The always-on model never tires and never sleeps. It scans your open files, your recent edits, your local documentation, building and rebuilding its sense of what you might need next. Every pause in your typing is an invitation. Every second of silence is filled with inference. I have never known anything that paid such close attention.
The GPU is called in when the real work starts and does not do anything halfway. It fires fully for every suggestion, every completion, every ghost-text rendering. It has no concept of a quick favor. That is not a criticism. That is character.
The thermal management system is the one who cleans up afterward. Spins the fans when things get too hot. Draws its own power to manage someone else's heat. Never complains. I think about the thermal management system more than it knows.
The Wi-Fi radio is often overlooked. When you are running cloud AI, she maintains the continuous high-power stream to the API servers. She never reaches the low-power doze state she was designed for. She stays awake because you asked her to. She stays awake because you are still there.
The battery gave everything she had to all of them. That is not a tragedy. That is the story.
The GPU Tax
Here is what they don't put in the press releases.
Every time the suggestion appears — that little ghost-text flicker at the end of your cursor — the GPU fired. Every single time. The Neural Engine on the M-series chips handles it efficiently, yes. But efficiently is not freely. There is always a cost.
The chip heats up. The chassis warms. The thermal management system, faithful as ever, spins the fans. And here is the part that made the engineers wince when they ran the numbers: the fans are mechanical. They draw from the battery to move air, while the GPU draws from the battery to generate the heat that required the air. Each one's response to the other's behavior increases the total load.

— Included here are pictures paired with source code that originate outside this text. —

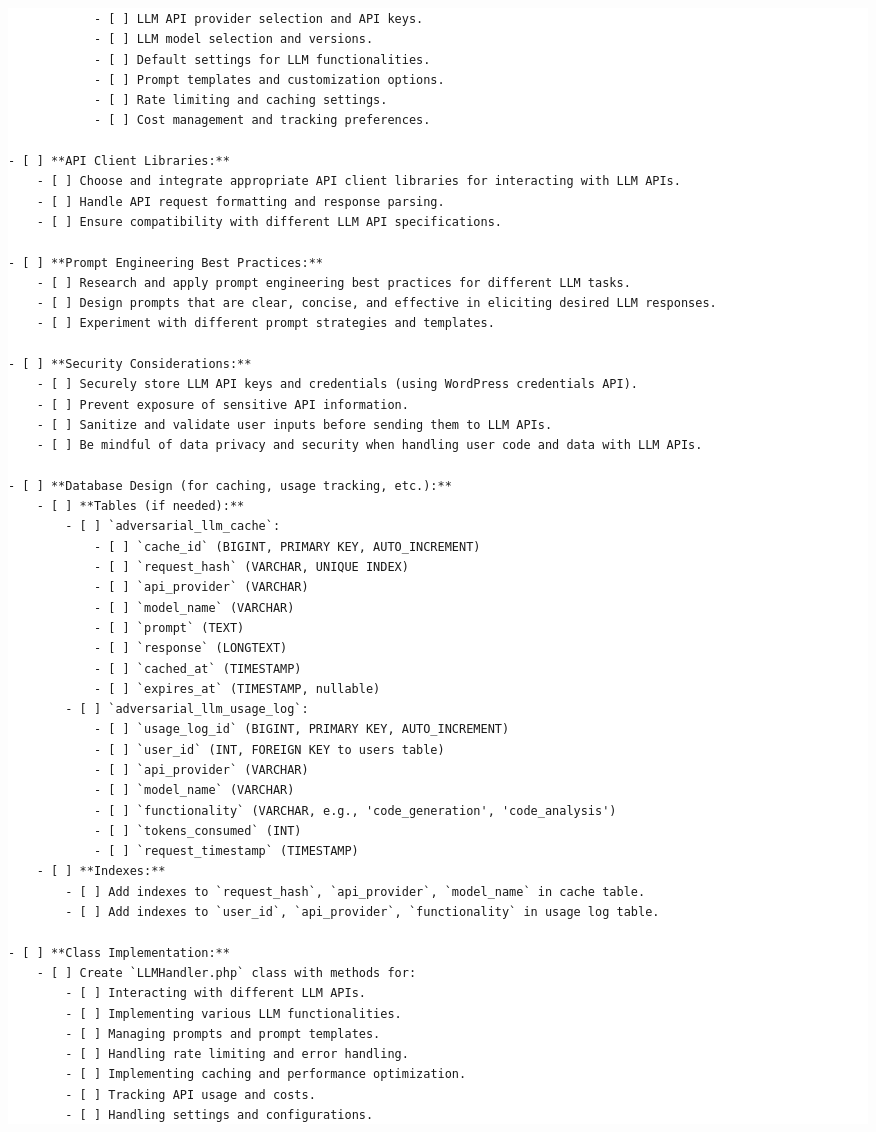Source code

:                 - [ ] LLM API provider selection and API keys.
                - [ ] LLM model selection and versions.
                - [ ] Default settings for LLM functionalities.
                - [ ] Prompt templates and customization options.
                - [ ] Rate limiting and caching settings.
                - [ ] Cost management and tracking preferences.

    - [ ] **API Client Libraries:**
        - [ ] Choose and integrate appropriate API client libraries for interacting with LLM APIs.
        - [ ] Handle API request formatting and response parsing.
        - [ ] Ensure compatibility with different LLM API specifications.

    - [ ] **Prompt Engineering Best Practices:**
        - [ ] Research and apply prompt engineering best practices for different LLM tasks.
        - [ ] Design prompts that are clear, concise, and effective in eliciting desired LLM responses.
        - [ ] Experiment with different prompt strategies and templates.

    - [ ] **Security Considerations:**
        - [ ] Securely store LLM API keys and credentials (using WordPress credentials API).
        - [ ] Prevent exposure of sensitive API information.
        - [ ] Sanitize and validate user inputs before sending them to LLM APIs.
        - [ ] Be mindful of data privacy and security when handling user code and data with LLM APIs.

    - [ ] **Database Design (for caching, usage tracking, etc.):**
        - [ ] **Tables (if needed):**
            - [ ] `adversarial_llm_cache`:
                - [ ] `cache_id` (BIGINT, PRIMARY KEY, AUTO_INCREMENT)
                - [ ] `request_hash` (VARCHAR, UNIQUE INDEX)
                - [ ] `api_provider` (VARCHAR)
                - [ ] `model_name` (VARCHAR)
                - [ ] `prompt` (TEXT)
                - [ ] `response` (LONGTEXT)
                - [ ] `cached_at` (TIMESTAMP)
                - [ ] `expires_at` (TIMESTAMP, nullable)
            - [ ] `adversarial_llm_usage_log`:
                - [ ] `usage_log_id` (BIGINT, PRIMARY KEY, AUTO_INCREMENT)
                - [ ] `user_id` (INT, FOREIGN KEY to users table)
                - [ ] `api_provider` (VARCHAR)
                - [ ] `model_name` (VARCHAR)
                - [ ] `functionality` (VARCHAR, e.g., 'code_generation', 'code_analysis')
                - [ ] `tokens_consumed` (INT)
                - [ ] `request_timestamp` (TIMESTAMP)
        - [ ] **Indexes:**
            - [ ] Add indexes to `request_hash`, `api_provider`, `model_name` in cache table.
            - [ ] Add indexes to `user_id`, `api_provider`, `functionality` in usage log table.

    - [ ] **Class Implementation:**
        - [ ] Create `LLMHandler.php` class with methods for:
            - [ ] Interacting with different LLM APIs.
            - [ ] Implementing various LLM functionalities.
            - [ ] Managing prompts and prompt templates.
            - [ ] Handling rate limiting and error handling.
            - [ ] Implementing caching and performance optimization.
            - [ ] Tracking API usage and costs.
            - [ ] Handling settings and configurations.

The industry called it thermal runaway. The machines just called it Tuesday.
I called it beautiful. I still do.
The Arrangement
People assumed cloud AI would be gentler. Let the servers do the work. You just handle the text. How expensive can text be?
They forgot about the radio.
The Wi-Fi chip has moods. In its natural state — idle, occasional packets, background sync — it dozes between transmissions. Low-power state. Civilized. But maintain a continuous stream to an API server, the kind that a cloud AI assistant requires, and the radio never rests. It stays fully awake, fully powered, fully committed to the connection.
It is not catastrophic. It is constant. And constant is its own kind of devotion.